Достопочтенный Энтони Элдридж, упрямо отказывающийся поселиться на Каштановой улице, хотя он был судьей и мог себе это позволить, поддержал Питера Дрейка. Суд не интересовало, что думает Эллисон, его интересовало только то, что она видела. Сет посмотрел на жюри, чтобы узнать, какой вред нанес вопрос Чарли, — жюри состояло из сторонников Лесли Харрингтона. В Пейтон-Плейс невозможно было найти двенадцать человек, которые бы не работали на фабрике и не брали бы кредит в городском банке, где Лесли был председателем правления, а Лесли действовал быстро. Он уволил Джона Элсворса, отца Кэти, неожиданно нашел покупателя на дом, который арендовала семья Элсворсов. Не удивительно, что работники с фабрики были на стороне Лесли, подумал Сет, глядя на Эллисон, занявшую место свидетеля.

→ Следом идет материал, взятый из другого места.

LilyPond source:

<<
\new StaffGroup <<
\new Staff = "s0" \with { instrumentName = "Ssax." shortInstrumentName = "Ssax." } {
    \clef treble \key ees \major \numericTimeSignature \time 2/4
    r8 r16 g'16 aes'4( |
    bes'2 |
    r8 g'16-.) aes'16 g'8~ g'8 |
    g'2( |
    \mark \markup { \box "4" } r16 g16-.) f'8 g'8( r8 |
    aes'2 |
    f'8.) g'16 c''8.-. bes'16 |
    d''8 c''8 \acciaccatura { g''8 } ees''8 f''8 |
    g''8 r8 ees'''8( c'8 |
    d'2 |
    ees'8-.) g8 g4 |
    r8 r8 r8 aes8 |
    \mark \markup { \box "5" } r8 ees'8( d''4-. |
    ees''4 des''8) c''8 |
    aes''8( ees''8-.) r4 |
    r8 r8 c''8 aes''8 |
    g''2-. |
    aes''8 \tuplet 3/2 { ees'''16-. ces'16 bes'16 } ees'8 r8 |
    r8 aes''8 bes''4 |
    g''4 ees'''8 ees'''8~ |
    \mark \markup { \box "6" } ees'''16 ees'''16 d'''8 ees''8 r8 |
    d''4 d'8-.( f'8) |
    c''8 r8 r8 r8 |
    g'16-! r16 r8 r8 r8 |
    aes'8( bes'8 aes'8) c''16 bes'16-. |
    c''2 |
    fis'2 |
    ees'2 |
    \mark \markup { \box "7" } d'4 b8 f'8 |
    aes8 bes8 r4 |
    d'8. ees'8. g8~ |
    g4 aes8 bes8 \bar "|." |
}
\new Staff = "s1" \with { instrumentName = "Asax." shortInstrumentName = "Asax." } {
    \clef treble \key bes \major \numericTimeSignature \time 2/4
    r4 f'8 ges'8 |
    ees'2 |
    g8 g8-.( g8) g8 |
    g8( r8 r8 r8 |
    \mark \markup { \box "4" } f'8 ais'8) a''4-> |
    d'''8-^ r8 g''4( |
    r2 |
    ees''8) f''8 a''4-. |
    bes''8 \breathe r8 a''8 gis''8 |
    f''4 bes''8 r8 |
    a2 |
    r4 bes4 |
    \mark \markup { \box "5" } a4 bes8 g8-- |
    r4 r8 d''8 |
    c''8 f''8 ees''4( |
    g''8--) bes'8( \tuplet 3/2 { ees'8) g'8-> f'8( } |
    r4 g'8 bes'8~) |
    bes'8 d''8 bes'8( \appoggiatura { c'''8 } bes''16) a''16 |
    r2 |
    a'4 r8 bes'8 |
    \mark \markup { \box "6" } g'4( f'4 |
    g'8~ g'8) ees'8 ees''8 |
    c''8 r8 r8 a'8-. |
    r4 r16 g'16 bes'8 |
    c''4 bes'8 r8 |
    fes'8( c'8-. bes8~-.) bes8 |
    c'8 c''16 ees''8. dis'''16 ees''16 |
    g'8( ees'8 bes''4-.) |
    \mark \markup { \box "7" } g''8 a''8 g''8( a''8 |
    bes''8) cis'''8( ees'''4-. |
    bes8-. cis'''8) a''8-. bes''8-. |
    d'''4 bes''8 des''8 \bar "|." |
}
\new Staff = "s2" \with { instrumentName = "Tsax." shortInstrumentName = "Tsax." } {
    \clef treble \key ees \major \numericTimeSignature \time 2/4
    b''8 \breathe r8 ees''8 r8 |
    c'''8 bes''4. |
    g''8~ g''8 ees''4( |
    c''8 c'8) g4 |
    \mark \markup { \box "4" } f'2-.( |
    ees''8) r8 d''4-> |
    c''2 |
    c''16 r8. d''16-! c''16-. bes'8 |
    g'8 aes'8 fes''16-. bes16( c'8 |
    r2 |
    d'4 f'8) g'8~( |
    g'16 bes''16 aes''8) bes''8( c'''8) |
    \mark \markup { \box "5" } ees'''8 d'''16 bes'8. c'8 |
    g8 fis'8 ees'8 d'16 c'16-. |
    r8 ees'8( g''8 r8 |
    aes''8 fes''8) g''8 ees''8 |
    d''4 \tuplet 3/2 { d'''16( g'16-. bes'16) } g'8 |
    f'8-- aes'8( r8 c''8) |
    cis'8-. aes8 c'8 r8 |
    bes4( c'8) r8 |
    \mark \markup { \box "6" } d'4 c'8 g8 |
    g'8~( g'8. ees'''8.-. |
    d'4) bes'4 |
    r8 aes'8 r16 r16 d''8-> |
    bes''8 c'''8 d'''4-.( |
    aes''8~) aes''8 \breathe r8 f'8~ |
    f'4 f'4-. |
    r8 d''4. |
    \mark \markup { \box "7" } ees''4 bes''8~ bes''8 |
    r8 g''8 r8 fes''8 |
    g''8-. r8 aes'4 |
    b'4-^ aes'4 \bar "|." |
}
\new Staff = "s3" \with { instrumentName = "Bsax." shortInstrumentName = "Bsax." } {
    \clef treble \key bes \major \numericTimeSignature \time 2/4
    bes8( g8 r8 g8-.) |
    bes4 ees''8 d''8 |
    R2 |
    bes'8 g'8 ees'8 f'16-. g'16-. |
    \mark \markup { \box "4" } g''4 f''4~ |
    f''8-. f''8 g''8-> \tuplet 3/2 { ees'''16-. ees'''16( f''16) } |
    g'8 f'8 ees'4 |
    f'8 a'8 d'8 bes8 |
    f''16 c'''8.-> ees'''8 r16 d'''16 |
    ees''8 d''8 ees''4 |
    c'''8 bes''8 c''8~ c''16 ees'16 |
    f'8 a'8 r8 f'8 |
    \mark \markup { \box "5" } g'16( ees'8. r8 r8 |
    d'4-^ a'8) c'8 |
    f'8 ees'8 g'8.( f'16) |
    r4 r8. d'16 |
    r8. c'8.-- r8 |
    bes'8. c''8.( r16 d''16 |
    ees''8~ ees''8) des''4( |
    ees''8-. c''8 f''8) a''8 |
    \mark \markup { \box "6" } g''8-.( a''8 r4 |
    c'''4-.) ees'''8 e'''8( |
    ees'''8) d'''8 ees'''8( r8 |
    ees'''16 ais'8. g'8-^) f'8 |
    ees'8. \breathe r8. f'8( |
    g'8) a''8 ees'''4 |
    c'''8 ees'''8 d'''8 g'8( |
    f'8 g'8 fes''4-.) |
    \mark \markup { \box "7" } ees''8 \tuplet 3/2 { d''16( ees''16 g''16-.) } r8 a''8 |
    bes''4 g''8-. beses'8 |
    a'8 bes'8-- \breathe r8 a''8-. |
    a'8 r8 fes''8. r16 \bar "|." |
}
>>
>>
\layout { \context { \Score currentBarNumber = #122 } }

Слушание продолжалось три дня, единственный человек, который поддержал Эллисон Маккензи, — Майкл Росси. Он показал, что, когда он подошел к механику и попросил его отключить механизмы, работающие в «доме смеха», тот сказал, что не знает, как это сделать. Показания Льюиса Уэллеса, по мнению Пейтон-Плейс, не шли в счет, потому что все в городе знали, что он и Кэти «ходят вместе» и он, естественно, будет ее поддерживать, тем более, если речь идет о тридцати тысячах долларов.
Тридцать тысяч долларов! Пейтон-Плейс не уставал произносить эти слова.
— Тридцать тысяч! Ты только подумай!
— Представляешь, подать на Харрингтона на тридцать тысяч долларов!
— И что этот Элсворс о себе думает? Откуда он взялся? Это он за этим стоит. Девочка никогда бы этого не сделала, если бы отец не подтолкнул ее!
— Тридцать тысяч одним куском, да за такие деньги я бы две руки отдал!
После трех дней слушания жюри совещалось, судя по часам Сета, ровно сорок две минуты. Они оштрафовали Харрингтона на две с половиной тысячи долларов; слышали, как он говорил, что такая цифра его устроит. Кэти Элсворс, которая не присутствовала на суде, восприняла эту новость спокойнее всех. У нее теперь нет правой руки, говорила она, и тут ничего не поделаешь. Ни тридцать тысяч, ни две с половиной не повлияют на то, что теперь она должна учиться обходиться одной левой рукой.
В тот вечер, когда мужчины Каштановой улицы без Лесли Харрингтона собрались у Сета для игры в покер, Чарльз Пертридж был полон оправданий.
— Господи, — говорил он. — Я знаю, что так не должно быть. Но что я мог сделать? Я адвокат Лесли. Он платит мне по договору, заключенному на год, в котором говорится, что я согласен защищать его и делать со своей стороны все возможное. Тридцать тысяч — большая сумма. Я должен был сделать то, что сделал.
— Только не говори, что этот сукин сын не мог себе позволить заплатить эту сумму, — сказал Декстер Хамфри, президент банка.
— Лесли всегда был скрягой, — сказал Джаред Кларк. — Не думаю, что он хоть раз в жизни купил что-нибудь, не поторговавшись перед этим.
— А вообще, — сказал д-р Свейн, — я не надеялся, что девочка выживет.
— В один прекрасный день этот подонок получит свое, — сказал Сет. — В пиках. Он расплатится за все и никогда этого не забудет. Я только надеюсь, что окажусь рядом и увижу это.
«Все мы, каждый из нас ненавидит Лесли Харрингтона, потому что ни у кого из нас не хватило смелости встать и сказать ему и всем остальным, что мы обо всем этом думаем», — размышлял пьяный Сет, сидя у себя дома, осенью 1943 года. Он поднял пустой бокал и, собрав остаток сил, швырнул его в стену. Бокал даже не разбился, он покатился по ковру в сторону стенного шкафа.
— Мои друзья, — сказал вслух Сет — Мои добрые, благородные друзья. Пошли они все!
— Что ты говоришь, Сет? — спросил Свейн, входя в комнату, а за ним и все игроки, закончившие игру в покер.
— Кроме тебя, Мэт, — бормотал Сет. — Пошли они все, кроме тебя, Мэт, — сказал он и заснул в кресле с открытым ртом.
ГЛАВА IV
В этот год снег выпал рано. К середине ноября поля стали белыми, и, еще не успела закончиться первая неделя декабря, вдоль улиц Пейтон-Плейс выросли сугробы снега, убранного с дорог и тротуаров, чтобы не мешать машинам и пешеходам.